This project originates from a fragment by translator Kate Briggs in her book ‘This Little Art’, in which she reflects on her experience translating Roland Barthes’ last talks and notes, compiled in his posthumous book ‘How to Live Together’ (2013). Briggs’ text raises questions about translation as a discipline and Barthes’ thinking about writing, music and rewriting that are of interest in Fernando M. Romero’s artistic practice. The text has been erased of its content and reduced only to its punctuation, to its rhythm or cadence. As such, it is used by the artist as a ‘score’ that originates the different elements of the project.
The notions of appropriation, (re)writing and transmission translate on the surfaces of the modules and pieces that articulate the installation. The hand, gesture and contact in relation to the act of writing or reading (Braille), or even sign language, have been subjects of interest in the artist’s production for some time.
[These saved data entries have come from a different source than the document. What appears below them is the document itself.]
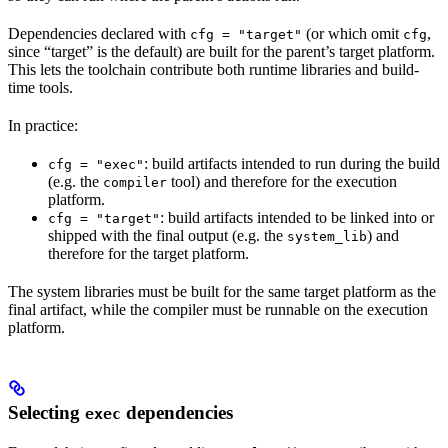
Dependencies declared with
(or which omit
,
cfg = "target"
cfg
since “target” is the default) are built for the parent’s target platform.
This lets the toolchain contribute both runtime libraries and build-
time tools.
In practice:
: build artifacts intended to run during the build
cfg = "exec"
(e.g. the
tool) and therefore for the execution
compiler
platform.
: build artifacts intended to be linked into or
cfg = "target"
shipped with the final output (e.g. the
) and
system_lib
therefore for the target platform.
The system libraries must be built for the same target platform as the
final artifact, while the compiler must be runnable on the execution
platform.
Selecting
dependencies
exec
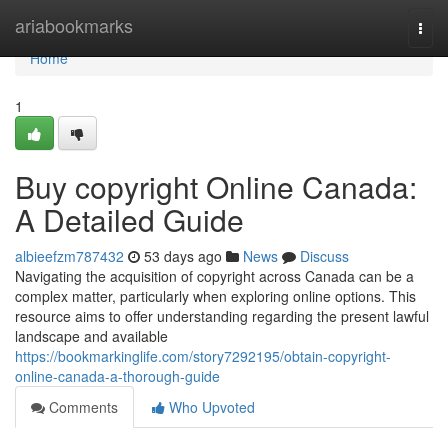
Home
ariabookmarks
Togg
navi
Home
1
Buy copyright Online Canada:
A Detailed Guide
albieefzm787432
53 days ago
News
Discuss
Navigating the acquisition of copyright across Canada can be a
complex matter, particularly when exploring online options. This
resource aims to offer understanding regarding the present lawful
landscape and available
https://bookmarkinglife.com/story7292195/obtain-copyright-
online-canada-a-thorough-guide
Comments
Who Upvoted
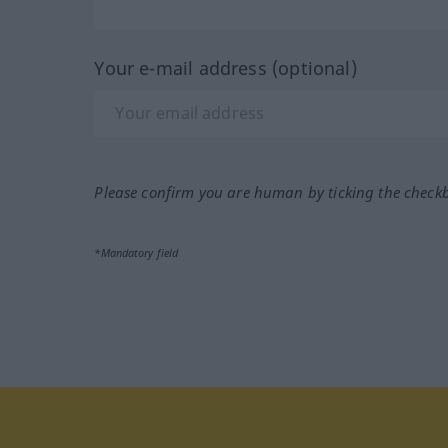
Your e-mail address (optional)
Please confirm you are human by ticking the check
*Mandatory field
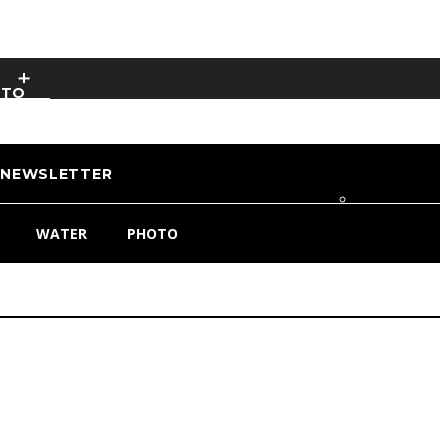
OTO
NEWSLETTER
WATER
PHOTO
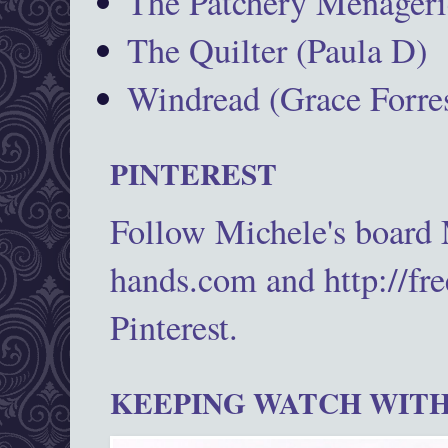
The Patchery Menageri
The Quilter (Paula D)
Windread (Grace Forres
PINTEREST
Follow Michele's board
hands.com and http://fr
Pinterest.
KEEPING WATCH WITH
Now, the transfer of matter or the random gestures and traces on various surfaces acquire a new reading in the context of the recent period of confinement.
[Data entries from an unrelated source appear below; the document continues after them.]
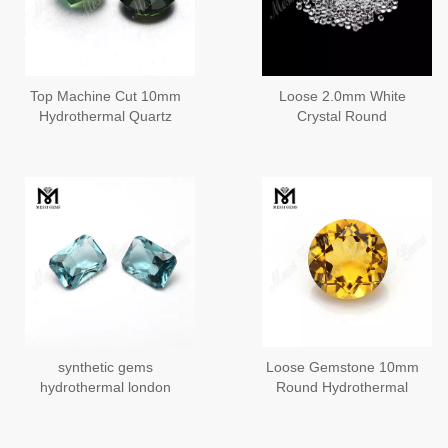
Top Machine Cut 10mm
Loose 2.0mm White
Hydrothermal Quartz
Crystal Round
Synthetic Gemstone for
Hydrothermal Gemstone
Ring
synthetic gems
Loose Gemstone 10mm
hydrothermal london
Round Hydrothermal
blue quartz
Quartz Citrine Stone
Price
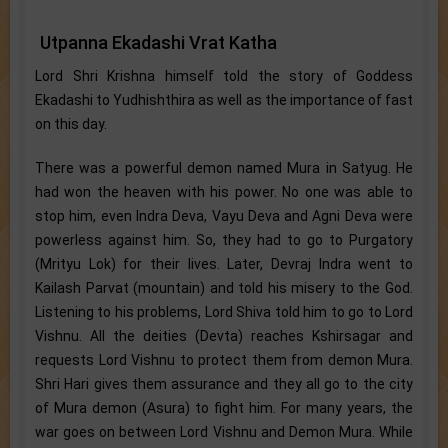
Utpanna Ekadashi Vrat Katha
Lord Shri Krishna himself told the story of Goddess
Ekadashi to Yudhishthira as well as the importance of fast
on this day.
There was a powerful demon named Mura in Satyug. He
had won the heaven with his power. No one was able to
stop him, even Indra Deva, Vayu Deva and Agni Deva were
powerless against him. So, they had to go to Purgatory
(Mrityu Lok) for their lives. Later, Devraj Indra went to
Kailash Parvat (mountain) and told his misery to the God.
Listening to his problems, Lord Shiva told him to go to Lord
Vishnu. All the deities (Devta) reaches Kshirsagar and
requests Lord Vishnu to protect them from demon Mura.
Shri Hari gives them assurance and they all go to the city
of Mura demon (Asura) to fight him. For many years, the
war goes on between Lord Vishnu and Demon Mura. While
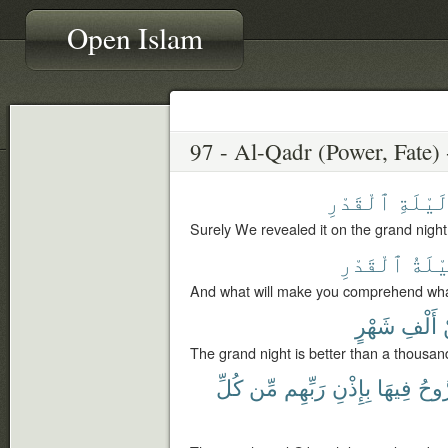
Open Islam
ٱلْقَدْرِ
لَيْلَة
Surely We revealed it on the grand night
ٱلْقَدْرِ
لَيْل
And what will make you comprehend wha
شَهْرٍ
أَلْفِ
The grand night is better than a thousa
كُلِّ
مِّن
رَبِّهِم
بِإِذْنِ
فِيهَا
وَٱل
These processes of transfer between surfaces are materialized in a series of modules or structures in wood, paper and black ink, which are perforated following the punctuation of the original text, acquiring value as autonomous semantic containers that can be arranged in space in multiple possible configurations, thus reflecting its own internal grammar.
They work halfway between lines of writing lines, a punched music sheets, blackboards, tables, or benches, and are punctuated and traversed by a white cotton rope that echoing knot-based proto-writing systems, introduces a new reading layer to the installation. One end dipped in a black ink container which will gradually impregnate it, the rope acts as a temporary record, reinforcing the idea of transmission and time folding on itself (or slowed down). The installation is therefore activated and writes itself unpredictably during the duration of the exhibition.
The original text is also transcribed in two music boxes installed on the wall, which as interactive elements, invite the viewers to ‘play’ and ‘read’ the score in a rhythm and manner of their own, creating the possibility of a sound dialogue and of interference.
In this way, the project conceives communication as an always open and unfinished conversation, which requires our participation to make sense. Distance and rhythm (or the difference thereof) are linked in the Barthesian notion of ‘idiorrhythmy’, or as he defined it in ‘How to Live Together’, in a ‘socialism of distance’.